Jedenfalls unter solchen Umständen ist daher ihr auf § 3 Abs. 1 OöVergNPG gegründeter Antrag nicht unzulässig, sondern vielmehr in einen solchen gemäß § 4 Abs. 1 Z. 2 OöVergNPG umzudeuten (vgl. in diesem Sinne auch VwSen-550147 vom 9. Juli 2004.

3.2. Zunächst ist fraglich, ob - nachdem über das Vermögen jener Bieterin, der zunächst der Zuschlag erteilt wurde, das Konkursverfahren eröffnet worden war - die Wahl des Verhandlungsverfahrens ohne vorherige Bekanntmachung überhaupt zulässig war.

Im vorliegenden Fall handelt es sich gemäß § 9 Abs. 1 Z. 3 des Bundesvergabegesetzes, BGBl.Nr. 99/2002 (im Folgenden: BVergG) um einen Bauauftrag im Unterschwellenbereich.

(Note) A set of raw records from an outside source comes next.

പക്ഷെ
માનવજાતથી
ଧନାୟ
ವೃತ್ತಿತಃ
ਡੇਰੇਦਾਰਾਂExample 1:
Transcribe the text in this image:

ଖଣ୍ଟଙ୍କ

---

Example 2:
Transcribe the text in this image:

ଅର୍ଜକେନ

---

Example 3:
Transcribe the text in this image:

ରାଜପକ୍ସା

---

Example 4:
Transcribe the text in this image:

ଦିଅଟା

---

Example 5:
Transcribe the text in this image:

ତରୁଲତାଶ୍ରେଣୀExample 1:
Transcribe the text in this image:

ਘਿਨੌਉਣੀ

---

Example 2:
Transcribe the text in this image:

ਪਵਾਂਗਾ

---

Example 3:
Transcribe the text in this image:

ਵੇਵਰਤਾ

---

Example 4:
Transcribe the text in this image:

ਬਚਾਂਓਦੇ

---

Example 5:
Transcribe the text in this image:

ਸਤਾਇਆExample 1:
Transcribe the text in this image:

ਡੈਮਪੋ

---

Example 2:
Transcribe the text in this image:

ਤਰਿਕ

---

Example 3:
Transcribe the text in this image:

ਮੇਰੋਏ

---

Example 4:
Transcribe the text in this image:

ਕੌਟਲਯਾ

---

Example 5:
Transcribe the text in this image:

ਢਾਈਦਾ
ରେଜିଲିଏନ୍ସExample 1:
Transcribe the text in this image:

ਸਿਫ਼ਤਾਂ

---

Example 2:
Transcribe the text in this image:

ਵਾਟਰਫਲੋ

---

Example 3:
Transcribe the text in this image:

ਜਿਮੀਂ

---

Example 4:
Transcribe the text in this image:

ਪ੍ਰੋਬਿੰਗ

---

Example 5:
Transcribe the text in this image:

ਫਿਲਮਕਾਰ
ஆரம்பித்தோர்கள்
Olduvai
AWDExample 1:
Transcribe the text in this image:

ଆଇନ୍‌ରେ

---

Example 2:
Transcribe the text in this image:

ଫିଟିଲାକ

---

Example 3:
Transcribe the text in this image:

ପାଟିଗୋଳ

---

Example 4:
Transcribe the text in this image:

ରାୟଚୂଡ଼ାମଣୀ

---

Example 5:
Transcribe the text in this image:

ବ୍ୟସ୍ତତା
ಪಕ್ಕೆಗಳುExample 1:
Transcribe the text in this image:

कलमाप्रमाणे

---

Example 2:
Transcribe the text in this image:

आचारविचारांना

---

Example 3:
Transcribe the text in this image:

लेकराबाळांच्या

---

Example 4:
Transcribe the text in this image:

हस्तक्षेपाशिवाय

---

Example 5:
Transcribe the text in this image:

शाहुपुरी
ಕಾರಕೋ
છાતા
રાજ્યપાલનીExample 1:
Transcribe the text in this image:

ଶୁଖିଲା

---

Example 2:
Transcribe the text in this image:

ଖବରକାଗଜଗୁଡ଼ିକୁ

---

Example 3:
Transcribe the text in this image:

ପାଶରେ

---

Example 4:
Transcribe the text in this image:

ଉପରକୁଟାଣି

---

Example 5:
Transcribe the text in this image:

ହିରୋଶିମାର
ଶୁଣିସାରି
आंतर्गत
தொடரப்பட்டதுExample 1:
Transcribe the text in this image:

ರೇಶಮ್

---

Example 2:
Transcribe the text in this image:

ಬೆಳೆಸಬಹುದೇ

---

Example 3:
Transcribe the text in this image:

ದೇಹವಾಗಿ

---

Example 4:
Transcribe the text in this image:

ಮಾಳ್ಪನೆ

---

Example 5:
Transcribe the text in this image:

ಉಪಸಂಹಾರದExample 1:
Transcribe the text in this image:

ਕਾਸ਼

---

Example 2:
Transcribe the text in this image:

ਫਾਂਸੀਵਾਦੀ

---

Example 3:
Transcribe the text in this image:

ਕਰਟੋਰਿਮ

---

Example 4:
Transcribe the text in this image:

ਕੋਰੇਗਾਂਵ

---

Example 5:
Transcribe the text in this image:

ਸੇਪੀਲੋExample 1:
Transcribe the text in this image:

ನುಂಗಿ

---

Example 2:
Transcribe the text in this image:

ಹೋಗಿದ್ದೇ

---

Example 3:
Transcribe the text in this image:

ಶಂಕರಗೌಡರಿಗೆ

Nachdem der hier in Rede stehende Auftrag die Wertgrenze des § 26 Abs. 3 Z. 2 BVergG überschreitet, ordnet die auf Grund der konkreten Umstände insoweit maßgebliche Bestimmung des § 25 Abs. 4 Z. 3 BVergG diesbezüglich an, dass ein Bauauftrag u.a. nur dann im Verhandlungsverfahren ohne vorherige Bekanntmachung vergeben werden kann, wenn dringliche und zwingende Gründe, die nicht dem Verhalten des Auftraggebers zuzuschreiben sind, im Zusammenhang mit Ereignissen, die der Auftraggeber nicht voraussehen konnte, es nicht zulassen, die im offenen Verfahren, im nicht offenen Verfahren mit vorheriger Bekanntmachung oder in einem Verhandlungsverfahren nach vorheriger Bekanntmachung vorgeschriebenen Fristen einzuhalten.

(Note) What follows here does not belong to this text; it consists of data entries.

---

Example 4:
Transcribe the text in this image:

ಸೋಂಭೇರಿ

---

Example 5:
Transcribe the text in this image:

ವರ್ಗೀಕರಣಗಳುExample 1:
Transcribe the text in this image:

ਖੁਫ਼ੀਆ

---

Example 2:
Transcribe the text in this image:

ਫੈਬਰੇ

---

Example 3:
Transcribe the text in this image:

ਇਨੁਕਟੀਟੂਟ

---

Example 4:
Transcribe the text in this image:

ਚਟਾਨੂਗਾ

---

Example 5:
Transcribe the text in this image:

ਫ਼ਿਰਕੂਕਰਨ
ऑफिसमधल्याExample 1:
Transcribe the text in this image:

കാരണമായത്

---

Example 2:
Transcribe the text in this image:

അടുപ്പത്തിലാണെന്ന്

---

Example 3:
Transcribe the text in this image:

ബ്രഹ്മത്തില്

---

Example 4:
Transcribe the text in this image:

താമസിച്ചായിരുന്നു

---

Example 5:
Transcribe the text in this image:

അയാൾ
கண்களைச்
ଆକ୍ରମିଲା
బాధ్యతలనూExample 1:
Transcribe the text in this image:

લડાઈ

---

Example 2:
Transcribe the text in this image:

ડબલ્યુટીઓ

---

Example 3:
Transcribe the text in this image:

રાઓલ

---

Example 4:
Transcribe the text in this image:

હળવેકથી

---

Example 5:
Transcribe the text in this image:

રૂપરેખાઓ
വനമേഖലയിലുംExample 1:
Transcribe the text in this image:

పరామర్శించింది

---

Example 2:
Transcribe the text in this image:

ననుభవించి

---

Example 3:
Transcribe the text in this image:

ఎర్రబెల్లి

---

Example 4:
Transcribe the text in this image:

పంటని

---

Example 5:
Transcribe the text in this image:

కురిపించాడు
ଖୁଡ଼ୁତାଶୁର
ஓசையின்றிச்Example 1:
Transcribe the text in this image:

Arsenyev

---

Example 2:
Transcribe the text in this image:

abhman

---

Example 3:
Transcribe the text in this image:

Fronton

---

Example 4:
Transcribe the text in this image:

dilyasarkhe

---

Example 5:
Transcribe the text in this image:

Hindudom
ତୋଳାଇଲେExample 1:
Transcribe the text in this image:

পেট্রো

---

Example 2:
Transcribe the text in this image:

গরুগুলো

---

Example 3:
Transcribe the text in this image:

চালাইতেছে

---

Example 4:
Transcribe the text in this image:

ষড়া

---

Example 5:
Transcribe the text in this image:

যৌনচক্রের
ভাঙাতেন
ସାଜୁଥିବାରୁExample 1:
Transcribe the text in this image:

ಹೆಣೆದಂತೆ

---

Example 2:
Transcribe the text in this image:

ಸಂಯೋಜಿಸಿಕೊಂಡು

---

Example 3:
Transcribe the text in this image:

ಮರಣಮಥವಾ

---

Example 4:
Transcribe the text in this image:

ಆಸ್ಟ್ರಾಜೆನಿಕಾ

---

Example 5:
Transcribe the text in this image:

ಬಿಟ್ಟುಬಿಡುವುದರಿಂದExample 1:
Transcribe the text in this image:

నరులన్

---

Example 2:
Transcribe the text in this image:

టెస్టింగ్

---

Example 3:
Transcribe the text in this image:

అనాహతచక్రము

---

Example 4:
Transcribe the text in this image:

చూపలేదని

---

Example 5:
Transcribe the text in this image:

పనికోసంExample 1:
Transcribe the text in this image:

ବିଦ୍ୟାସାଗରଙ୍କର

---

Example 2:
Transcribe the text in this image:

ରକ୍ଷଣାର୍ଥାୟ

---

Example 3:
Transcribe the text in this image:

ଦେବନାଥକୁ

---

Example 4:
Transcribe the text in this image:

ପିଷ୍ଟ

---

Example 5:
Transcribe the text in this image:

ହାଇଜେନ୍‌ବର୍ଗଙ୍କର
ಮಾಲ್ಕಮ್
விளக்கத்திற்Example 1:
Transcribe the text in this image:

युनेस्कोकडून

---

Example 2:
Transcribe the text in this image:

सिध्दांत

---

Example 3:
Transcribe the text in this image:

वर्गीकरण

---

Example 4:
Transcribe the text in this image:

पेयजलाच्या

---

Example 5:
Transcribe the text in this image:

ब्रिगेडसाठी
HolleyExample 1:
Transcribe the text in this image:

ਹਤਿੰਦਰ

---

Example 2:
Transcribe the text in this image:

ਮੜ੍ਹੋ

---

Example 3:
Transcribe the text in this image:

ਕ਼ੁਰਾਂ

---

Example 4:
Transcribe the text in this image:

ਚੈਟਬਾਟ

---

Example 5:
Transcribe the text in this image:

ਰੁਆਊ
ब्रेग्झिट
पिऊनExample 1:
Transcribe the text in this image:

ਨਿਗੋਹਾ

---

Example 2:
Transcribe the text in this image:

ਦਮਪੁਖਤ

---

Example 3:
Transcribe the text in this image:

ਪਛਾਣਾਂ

3.2.1. Dass die Konkurseröffnung über das Vermögen der ursprünglich zum Zug gekommenen Bieterin für die Auftraggeberin nicht vorhersehbar war, wird auch von der Beschwerdeführerin nicht bestritten.

3.2.2. Fraglich könnte jedoch sein, ob die Baumeisterarbeiten tatsächlich zwingend bis Schulbeginn (8. September 2004) abgeschlossen sein mussten, sodass die Einhaltung der 22-Tages-Frist nach § 50 Abs. 5 BVergG für ein nicht offenes Verfahren mit vorheriger Bekanntmachung, das auf Grund der konkreten Umstände nahe liegend war und von Auftraggeberin gemäß § 24 BVergG auch frei hätte gewählt werden können - wobei diese Frist gerade auch wegen Dringlichkeit noch hätte verkürzt werden können - nicht möglich war.

Dies ist im Ergebnis zu verneinen.

Denn an die Voraussetzungen für die Zulässigkeit der Wahl der Art des Vergabeverfahrens ist grundsätzlich ein umso strengerer Maßstab anzulegen, je weiter sich dieses vom Idealtypus des offenen Verfahrens entfernt und damit der Grundsatz der Chancengleichheit für alle Bieter graduell stärker gefährdet erscheint.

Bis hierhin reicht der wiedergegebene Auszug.